The United States is losing its patience with Pakistan as it continues to serve as a safe haven for terrorists attacking US forces, said Secretary of Defense Leon Panetta.
Panetta, upon arriving in Afghanistan for a surprise visit, told the press in a news conference with Afghan Defense Minister Abdul Rahim Wardak that the United States is “reaching the limits of our patience.”
Panetta cited recent increases in violence in the Federally Administered Trade area of Pakistan, where the Haqqani network continues to wage attacks on Americans. Most recently, the Haqqanis launched an attack in the area that killed an American contractor and wounded dozens of service members.
“We will take whatever steps necessary to protect our forces — that’s a principle that we always stand by. To make that happen we have to have the cooperation of Pakistan to take steps to control the Haqqani threat on their side of the border,” Panetta said.

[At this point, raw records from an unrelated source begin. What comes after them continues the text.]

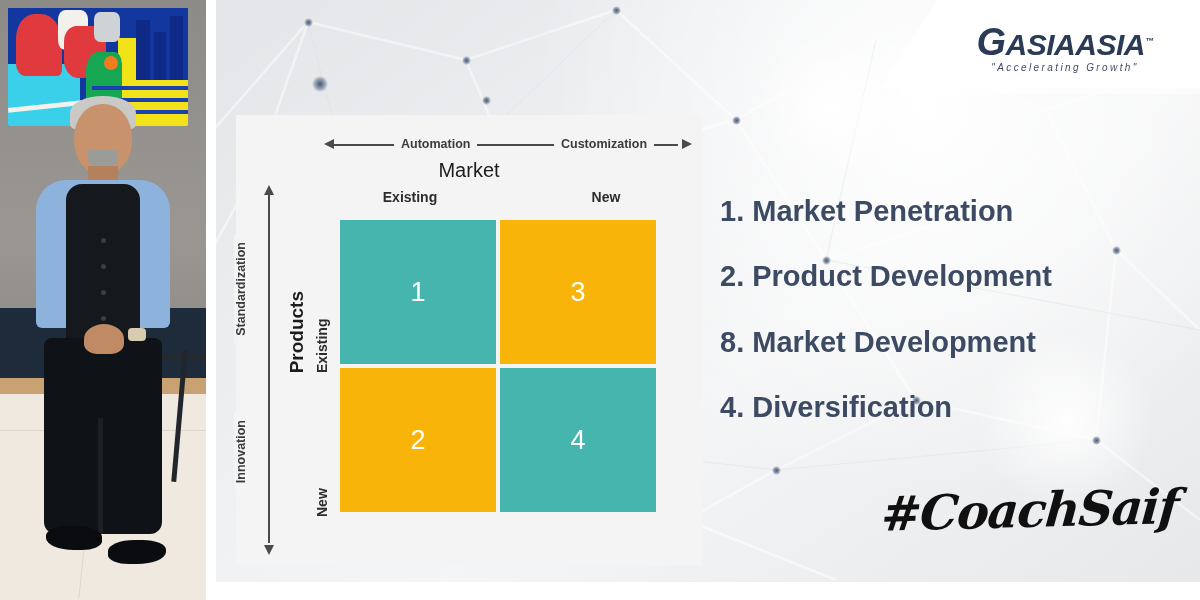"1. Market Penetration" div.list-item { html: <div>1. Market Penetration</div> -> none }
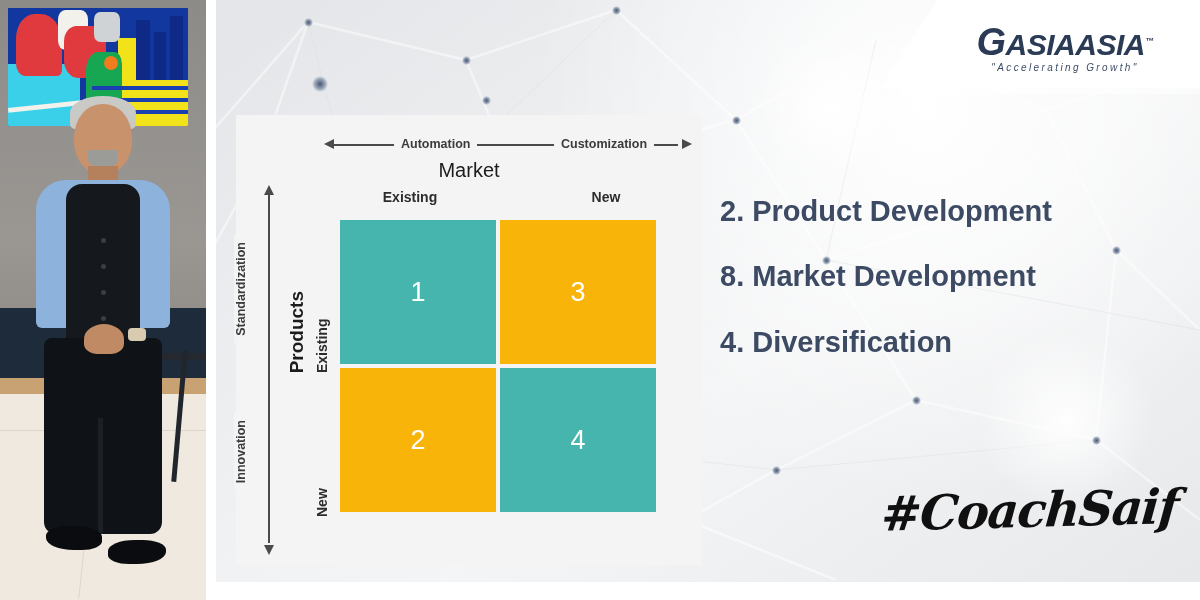"8. Market Development" div.list-item { text: 8 -> 3 }
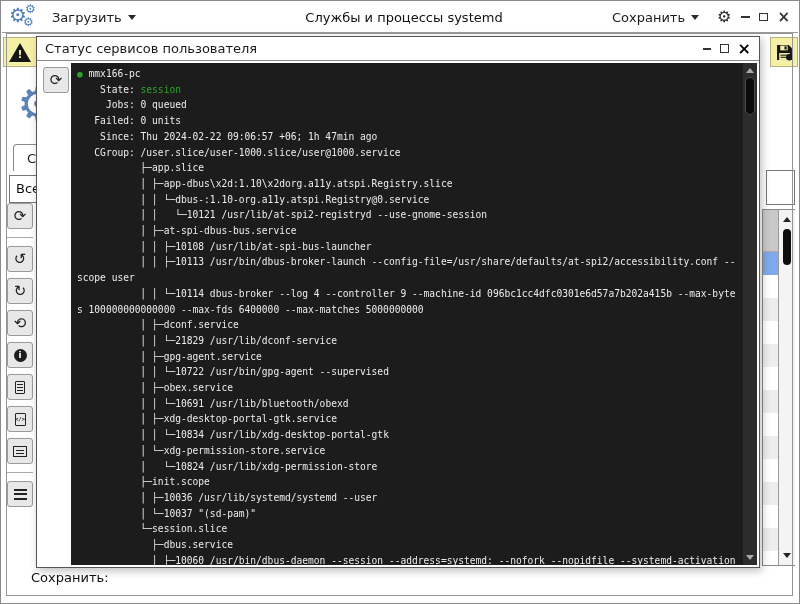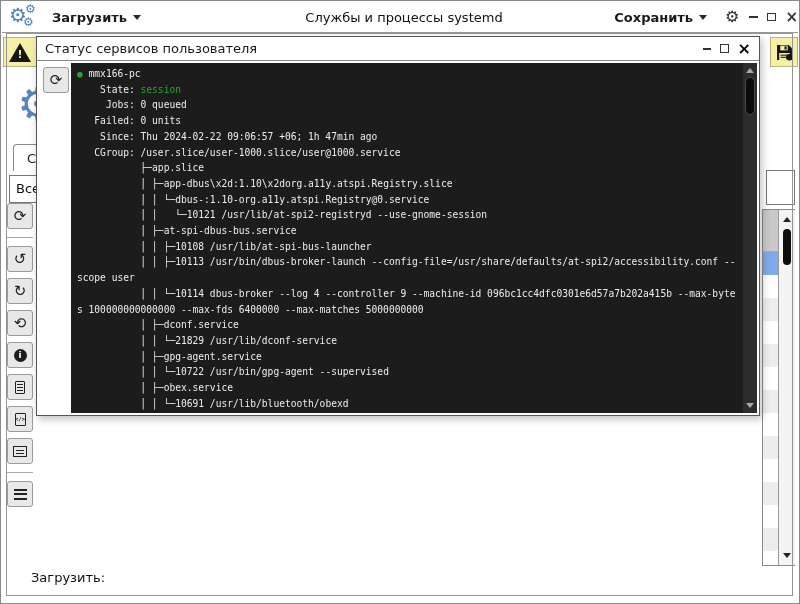"Загрузить" .menu-btn { font-weight: bold -> none }
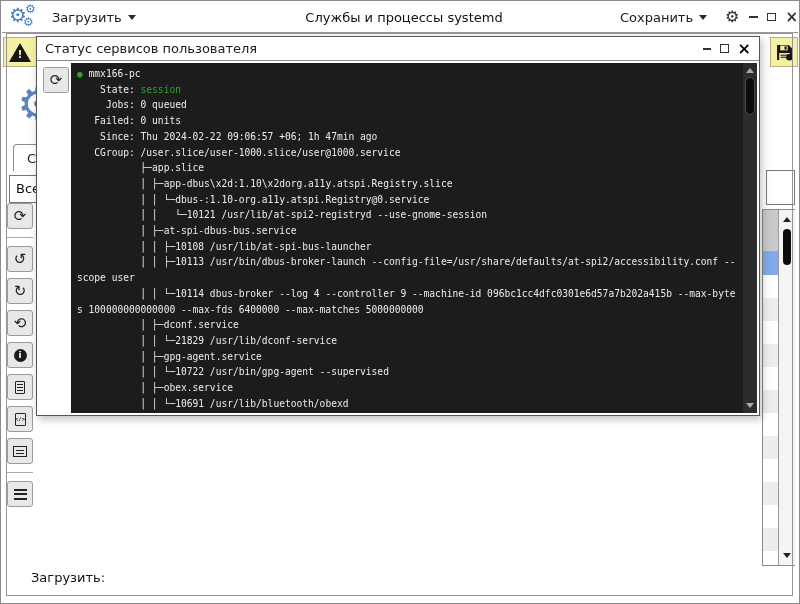"Сохранить" #titlebar-right { padding-right: none -> 8px }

Panetta said the situation in Pakistan does concern him, but noted that the United States will continue working with the nation to re-open supply lines. The secretary also urged Pakistani security forces to work toward stopping cross-border attacks by the Taliban.
While there has been an increase in violence in Afghanistan, the secretary said he believes the United States and Afghanistan are moving closer to their original objectives.
Panetta’s message to Pakistan comes more than a year after Osama bin Laden was killed in an Abottabad compound, and only a few short weeks after the Pakistani doctor Shakil Afridi, who aided the U.S. in the killing of bin Laden, was sentenced to 33 years in prison.
After a drone attack killed al-Qaida’s second in command in Pakistan on Tuesday, Panetta warned that attacks of this nature would continue if the United States feels the need to defend itself against terrorists that threaten America, the Associated Press reported.
The U.S. continues to work with Afghan security forces to put pressure on the Taliban. There are now 352,000 trained Afghan fighters who provide security to 50 percent of the population, according to the U.S. Defense Department. Afghan leaders are hoping to increase their security share to 75 percent, with United States troops preparing for eventual withdrawal in 2014.